#### Task item:
Across the entries that follow, work out the number of lines containing the string "space", and state it alone.

#### Given records:
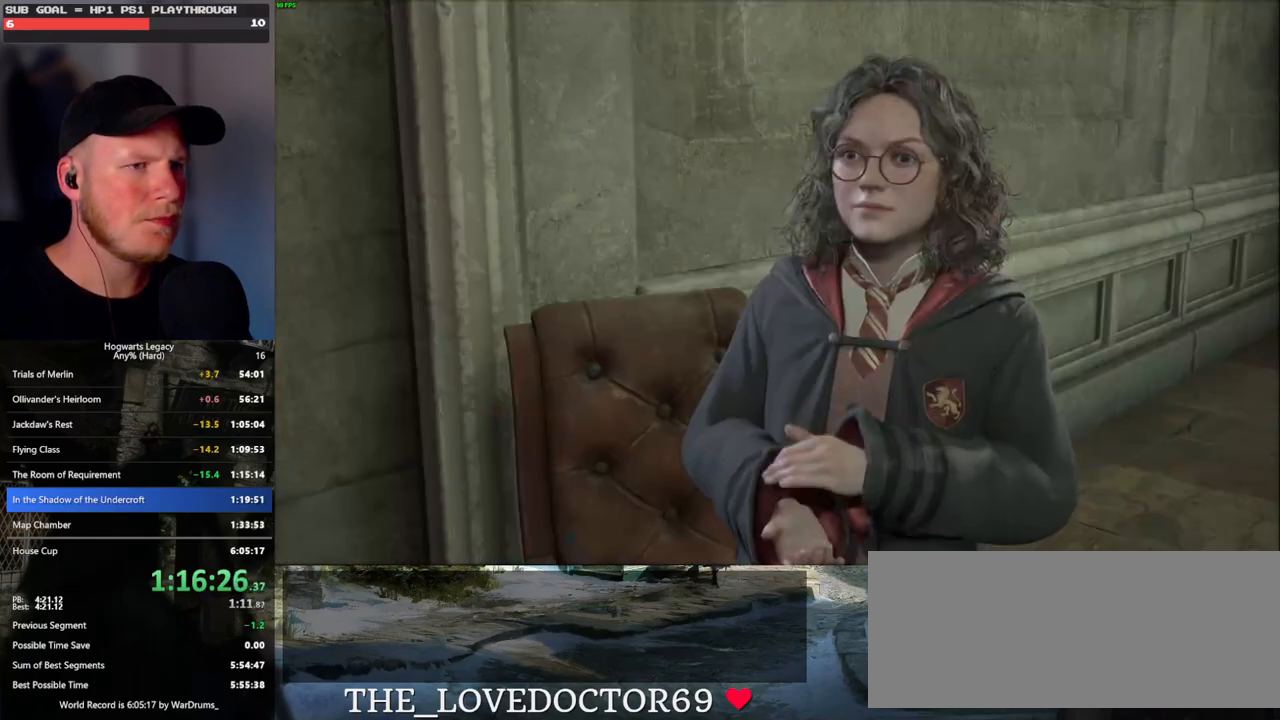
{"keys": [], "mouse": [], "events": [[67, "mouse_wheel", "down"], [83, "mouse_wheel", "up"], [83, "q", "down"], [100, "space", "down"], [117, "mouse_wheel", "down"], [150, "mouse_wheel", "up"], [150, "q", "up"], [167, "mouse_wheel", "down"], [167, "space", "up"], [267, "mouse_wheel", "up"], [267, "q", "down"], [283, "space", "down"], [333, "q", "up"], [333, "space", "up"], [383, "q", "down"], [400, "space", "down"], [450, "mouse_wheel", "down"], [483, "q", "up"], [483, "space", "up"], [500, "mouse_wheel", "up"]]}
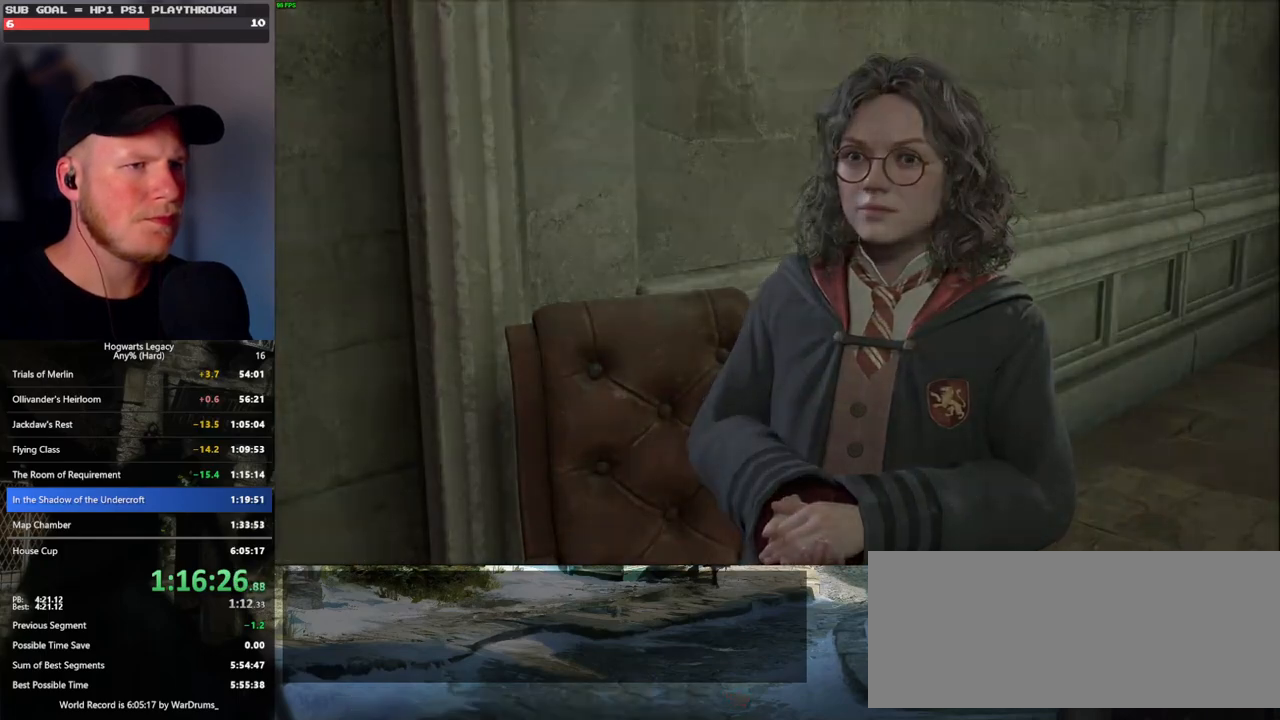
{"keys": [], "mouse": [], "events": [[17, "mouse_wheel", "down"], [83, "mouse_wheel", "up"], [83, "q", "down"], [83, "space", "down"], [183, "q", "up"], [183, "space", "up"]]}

...

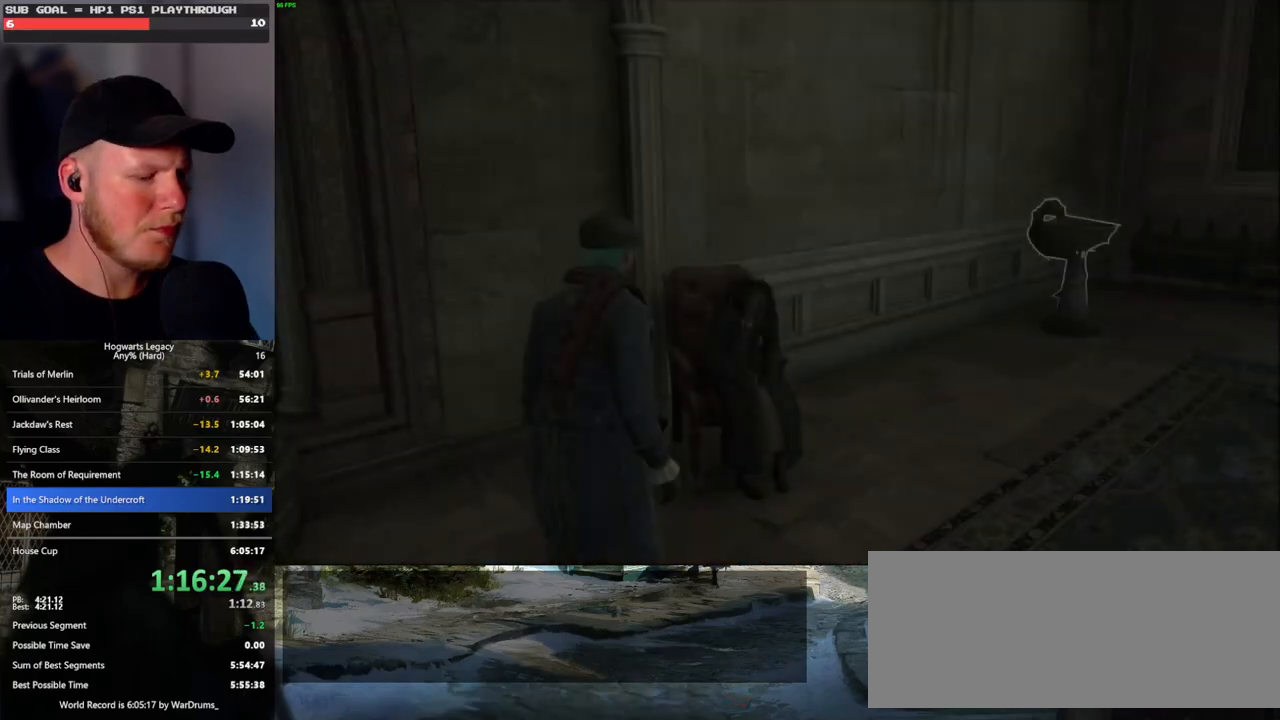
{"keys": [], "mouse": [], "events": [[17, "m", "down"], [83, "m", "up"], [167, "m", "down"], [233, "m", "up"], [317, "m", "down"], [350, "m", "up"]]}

#### Answer section:
2